Give the line containing "index dip: (118, 117)" again, exactly, along with all later lines of the entries, through the last one.

▸ **Exercise data**:

___

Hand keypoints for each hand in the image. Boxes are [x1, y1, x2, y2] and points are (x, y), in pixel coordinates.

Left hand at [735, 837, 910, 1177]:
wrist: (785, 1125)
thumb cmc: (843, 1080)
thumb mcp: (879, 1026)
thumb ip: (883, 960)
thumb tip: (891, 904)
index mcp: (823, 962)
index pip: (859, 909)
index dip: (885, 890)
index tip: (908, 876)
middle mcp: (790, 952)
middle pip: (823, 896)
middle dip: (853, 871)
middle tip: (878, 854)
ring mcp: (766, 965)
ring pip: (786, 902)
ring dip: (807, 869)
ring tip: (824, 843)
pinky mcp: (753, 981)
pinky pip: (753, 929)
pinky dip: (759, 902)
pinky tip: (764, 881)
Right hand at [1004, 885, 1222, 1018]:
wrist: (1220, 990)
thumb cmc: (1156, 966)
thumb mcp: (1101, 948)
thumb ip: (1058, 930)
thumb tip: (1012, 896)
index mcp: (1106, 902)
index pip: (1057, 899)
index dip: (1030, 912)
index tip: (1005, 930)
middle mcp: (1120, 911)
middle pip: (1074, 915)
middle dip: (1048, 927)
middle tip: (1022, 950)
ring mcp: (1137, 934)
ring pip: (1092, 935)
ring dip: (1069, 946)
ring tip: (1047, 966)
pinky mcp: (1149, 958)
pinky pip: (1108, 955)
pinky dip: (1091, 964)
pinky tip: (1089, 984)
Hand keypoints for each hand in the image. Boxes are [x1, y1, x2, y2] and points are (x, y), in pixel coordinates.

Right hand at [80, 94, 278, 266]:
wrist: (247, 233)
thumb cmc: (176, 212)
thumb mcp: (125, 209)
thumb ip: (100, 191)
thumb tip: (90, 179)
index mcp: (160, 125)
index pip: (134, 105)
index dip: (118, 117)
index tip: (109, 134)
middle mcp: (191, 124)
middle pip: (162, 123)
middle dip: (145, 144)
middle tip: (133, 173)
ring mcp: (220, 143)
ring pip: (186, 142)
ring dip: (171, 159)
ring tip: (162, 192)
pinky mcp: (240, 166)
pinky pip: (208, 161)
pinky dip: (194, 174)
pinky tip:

___

▸ **Task output**:
index dip: (118, 117)
index tip: (109, 134)
middle mcp: (191, 124)
middle pip: (162, 123)
middle dip: (145, 144)
middle tip: (133, 173)
ring mcp: (220, 143)
ring pip: (186, 142)
ring dip: (171, 159)
ring tip: (162, 192)
pinky mcp: (240, 166)
pinky pip: (208, 161)
pinky dip: (194, 174)
pinky tip:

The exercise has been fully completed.